## Begin TEXT TO READ

Mulan
JUNE 22, 1998:
Newcity ChicagoDirected by Barry Cook and Tony Bancroft.
As a little girl, I might not have had much patience for Disney's latest batch of good intentions, the animated legend of a girl named Mulan - a Chinese Joan of Arc - who bobs her hair and dons military garb to defend her homeland against hordes of marauding Huns. But kids nowadays are a lot more hip, with female basketball stars being such super role models, so perhaps they'll be as enthralled as I was by this Claire Danes-ish heroine, who in the patently didactic first scene fails at being a marriageable cherry blossom.
But even if Snow White's come a long way, baby, the fact remains: it's tough to jazz up an Asian land war, especially one waged against nightmare-inducing green-gray-faced hulks. The tunes are weak, less rollicking than just plain rock 'n' roll, and don't measure up to Disney show stoppers like "Under the Sea." A couple laughs come courtesy of the world's absolutely cutest little black-eyed cricket and a sassy, pint-sized dragon whose Eddie Murphy-ish antics I initially found offensive until I recognized the voice of Murphy himself.
But if "Mulan" flounders a bit on the children's front, it thoroughly won me over as an adult. Appealing slightly more to the head than to the heart, Mulan's inspiration owes less to Brothers Grimm than to Shakespearean gender-fucks and the modern fetish for little ass-kicking Japanimated fighter-girls. Particularly daring is the way our cross-dressing heroine wins the admiration of her hunky captain as a man, and there's always the delicious threat of discovery.

## End TEXT TO READ
## Begin ITEMS

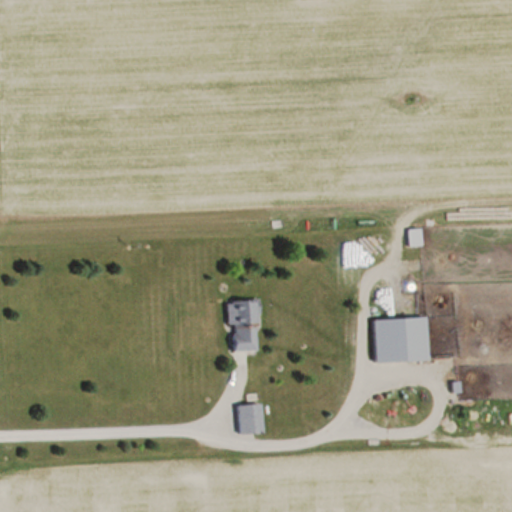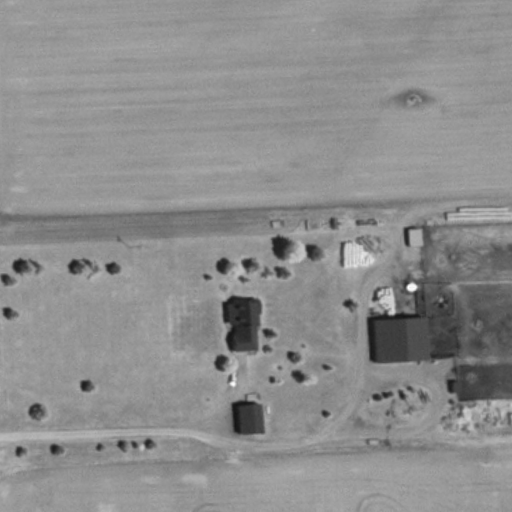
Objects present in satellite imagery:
building: (242, 323)
building: (249, 418)
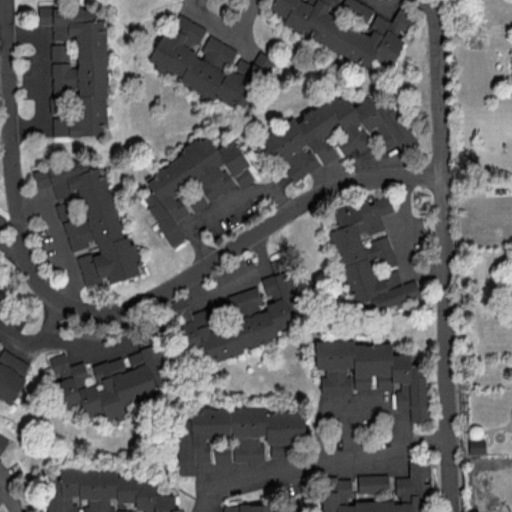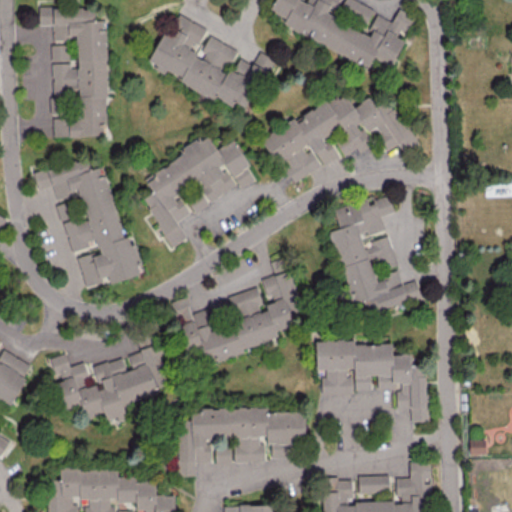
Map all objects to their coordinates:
road: (381, 4)
building: (346, 27)
road: (227, 29)
building: (208, 63)
road: (3, 64)
building: (77, 71)
road: (39, 78)
building: (335, 133)
building: (321, 173)
building: (194, 181)
road: (226, 210)
building: (1, 219)
building: (93, 221)
road: (60, 237)
road: (400, 244)
building: (366, 252)
road: (446, 254)
road: (237, 280)
road: (111, 309)
road: (13, 310)
building: (242, 316)
road: (99, 348)
building: (372, 371)
building: (10, 375)
building: (109, 382)
road: (349, 408)
road: (349, 430)
building: (234, 434)
building: (2, 444)
building: (476, 445)
road: (313, 458)
building: (372, 482)
building: (105, 491)
building: (381, 492)
road: (217, 499)
road: (11, 500)
building: (248, 507)
building: (124, 510)
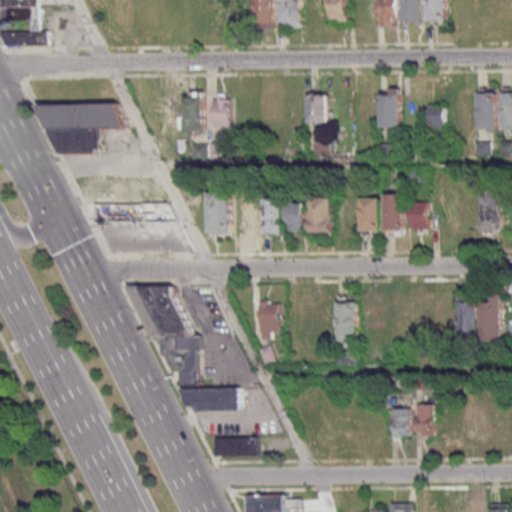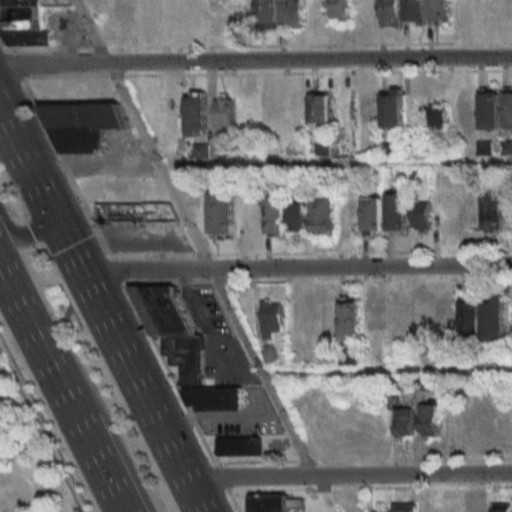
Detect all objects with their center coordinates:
building: (20, 2)
building: (340, 9)
building: (486, 9)
building: (268, 10)
building: (415, 10)
building: (439, 10)
building: (390, 12)
building: (22, 13)
building: (293, 13)
building: (148, 15)
building: (26, 22)
building: (28, 37)
road: (312, 59)
road: (56, 64)
building: (393, 107)
building: (490, 108)
building: (224, 109)
building: (323, 109)
building: (507, 109)
building: (296, 110)
building: (196, 111)
building: (270, 111)
building: (438, 116)
building: (85, 126)
road: (141, 133)
road: (13, 139)
road: (13, 152)
road: (334, 161)
road: (40, 193)
building: (494, 209)
building: (121, 212)
building: (398, 212)
building: (446, 212)
building: (222, 213)
building: (350, 213)
building: (374, 213)
building: (324, 215)
building: (254, 216)
building: (277, 216)
building: (298, 216)
building: (422, 217)
building: (511, 218)
traffic signals: (54, 220)
road: (22, 234)
road: (66, 245)
road: (295, 266)
road: (116, 272)
building: (510, 310)
road: (22, 315)
building: (471, 315)
building: (375, 317)
building: (495, 317)
building: (327, 318)
building: (424, 318)
building: (448, 318)
building: (272, 319)
building: (351, 319)
building: (172, 328)
road: (14, 350)
road: (386, 367)
road: (271, 389)
road: (139, 391)
building: (215, 399)
building: (429, 419)
building: (452, 422)
building: (404, 423)
building: (478, 423)
road: (42, 426)
road: (108, 426)
road: (83, 436)
building: (240, 445)
park: (27, 456)
park: (27, 456)
road: (347, 475)
building: (276, 503)
building: (405, 507)
building: (431, 507)
building: (503, 507)
building: (381, 510)
building: (478, 510)
building: (456, 511)
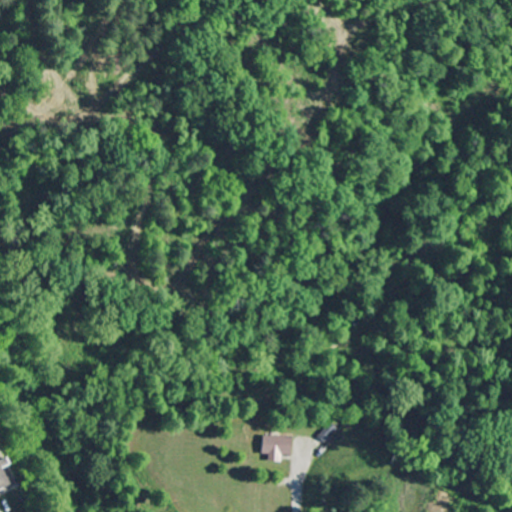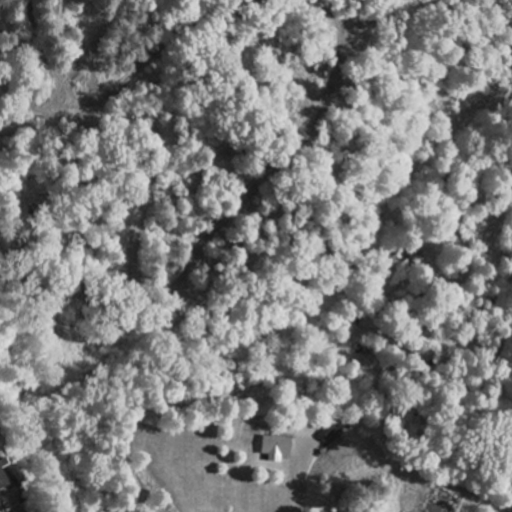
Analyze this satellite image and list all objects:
building: (272, 448)
building: (2, 476)
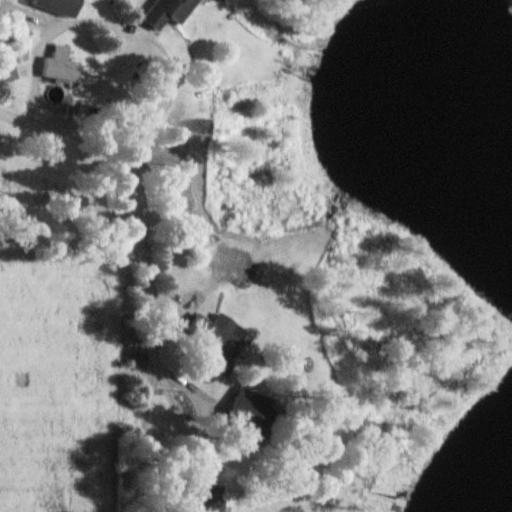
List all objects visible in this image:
building: (17, 0)
building: (59, 7)
building: (170, 13)
road: (99, 20)
building: (10, 62)
building: (57, 65)
road: (47, 125)
road: (141, 267)
building: (199, 331)
building: (248, 412)
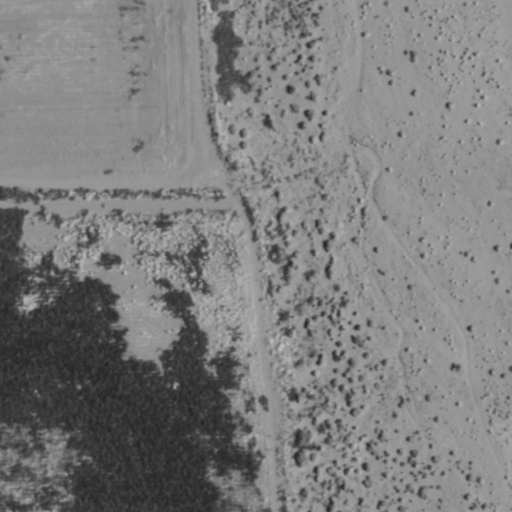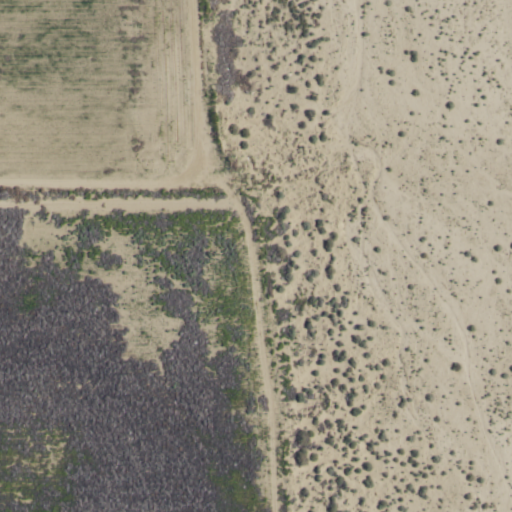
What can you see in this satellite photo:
crop: (97, 80)
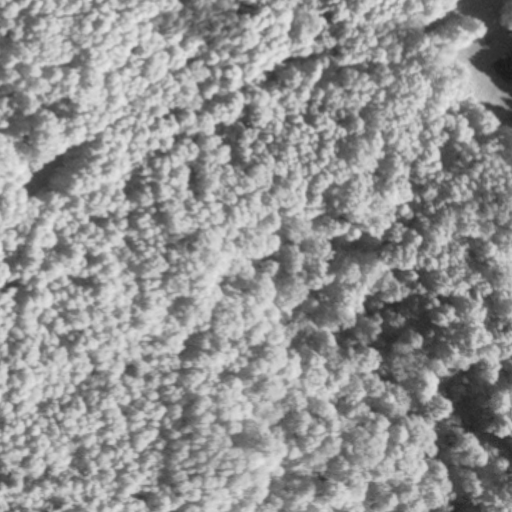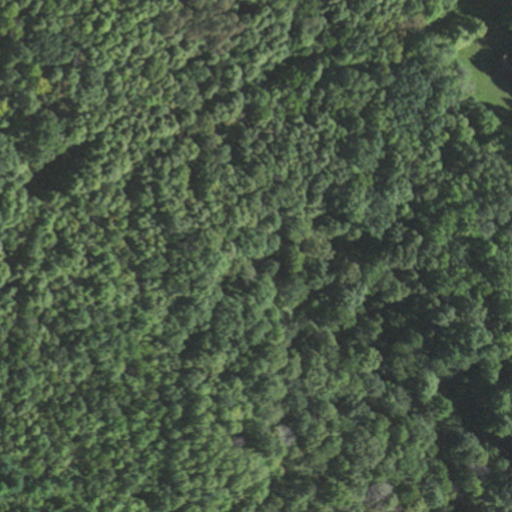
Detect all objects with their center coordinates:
building: (500, 69)
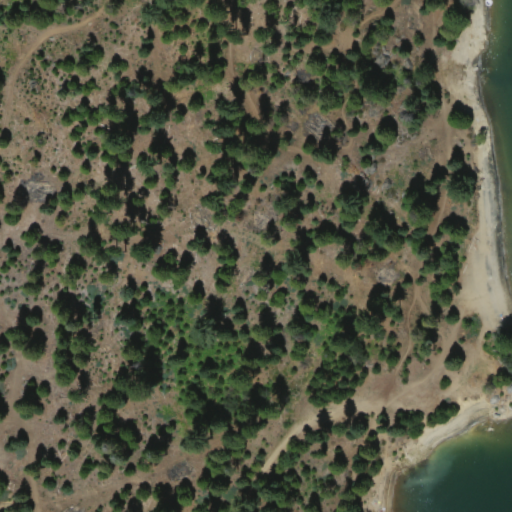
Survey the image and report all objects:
road: (425, 258)
road: (308, 417)
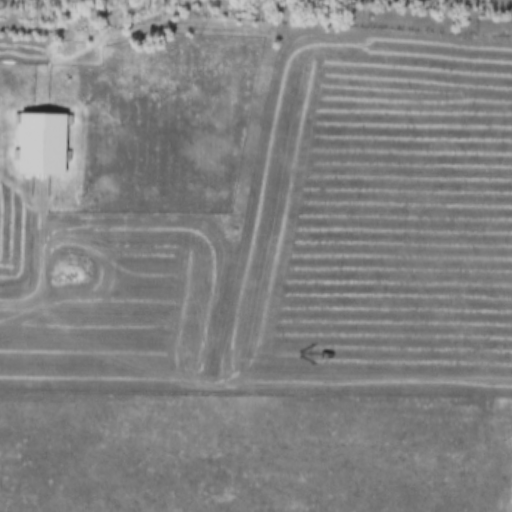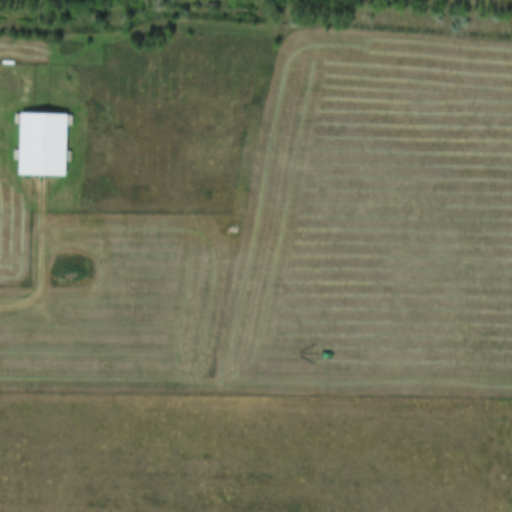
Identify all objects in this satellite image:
building: (38, 145)
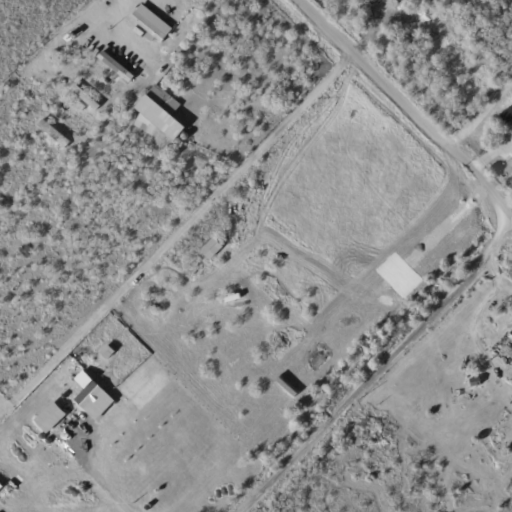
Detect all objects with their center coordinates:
building: (93, 5)
building: (151, 23)
building: (154, 23)
building: (122, 63)
building: (116, 66)
building: (80, 92)
building: (165, 94)
building: (160, 96)
road: (406, 104)
road: (480, 114)
building: (511, 128)
building: (148, 131)
building: (53, 132)
building: (153, 135)
building: (4, 185)
building: (211, 248)
building: (107, 351)
road: (18, 399)
building: (94, 400)
building: (50, 417)
road: (325, 422)
building: (1, 486)
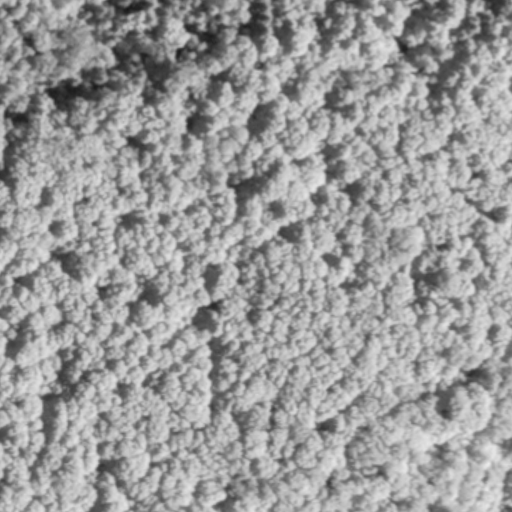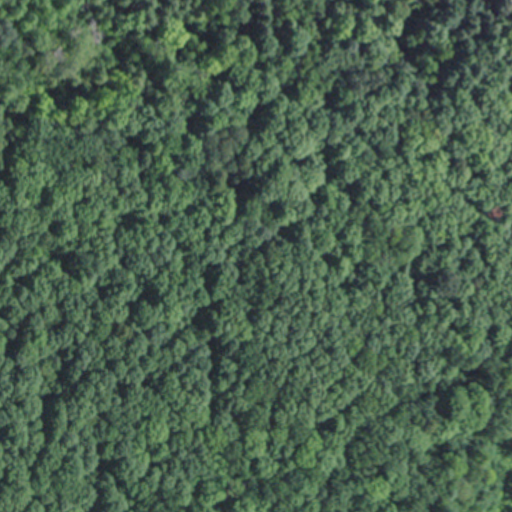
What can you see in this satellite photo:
building: (414, 427)
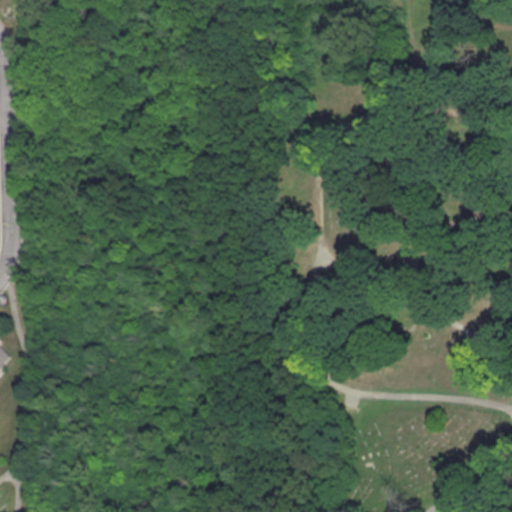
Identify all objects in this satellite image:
road: (9, 157)
park: (270, 254)
road: (310, 258)
road: (361, 267)
road: (4, 279)
road: (427, 302)
building: (3, 354)
building: (4, 356)
road: (22, 396)
road: (467, 476)
road: (457, 507)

## End ITEMS

### [EXERCISE INSTRUCTIONS]
(A) Rewrite the stretch of the Mulan review from "But even if" through "of Murphy himself.", replacing "tunes" with "songs".
(B) Does the Mulan review support each of these statements? Answer yes or no for each and quote the deciding words. (i) The reviewer finds the film's songs as strong as "Under the Sea." (ii) The reviewer was won over by the film as an adult. (iii) Eddie Murphy voices the small dragon.

### [PER-TASK ANSWERS]
(A)
But even if Snow White's come a long way, baby, the fact remains: it's tough to jazz up an Asian land war, especially one waged against nightmare-inducing green-gray-faced hulks. The songs are weak, less rollicking than just plain rock 'n' roll, and don't measure up to Disney show stoppers like "Under the Sea." A couple laughs come courtesy of the world's absolutely cutest little black-eyed cricket and a sassy, pint-sized dragon whose Eddie Murphy-ish antics I initially found offensive until I recognized the voice of Murphy himself.

(B)
(i) No: "don't measure up to Disney show stoppers like "Under the Sea.""
(ii) Yes: "it thoroughly won me over as an adult."
(iii) Yes: "until I recognized the voice of Murphy himself."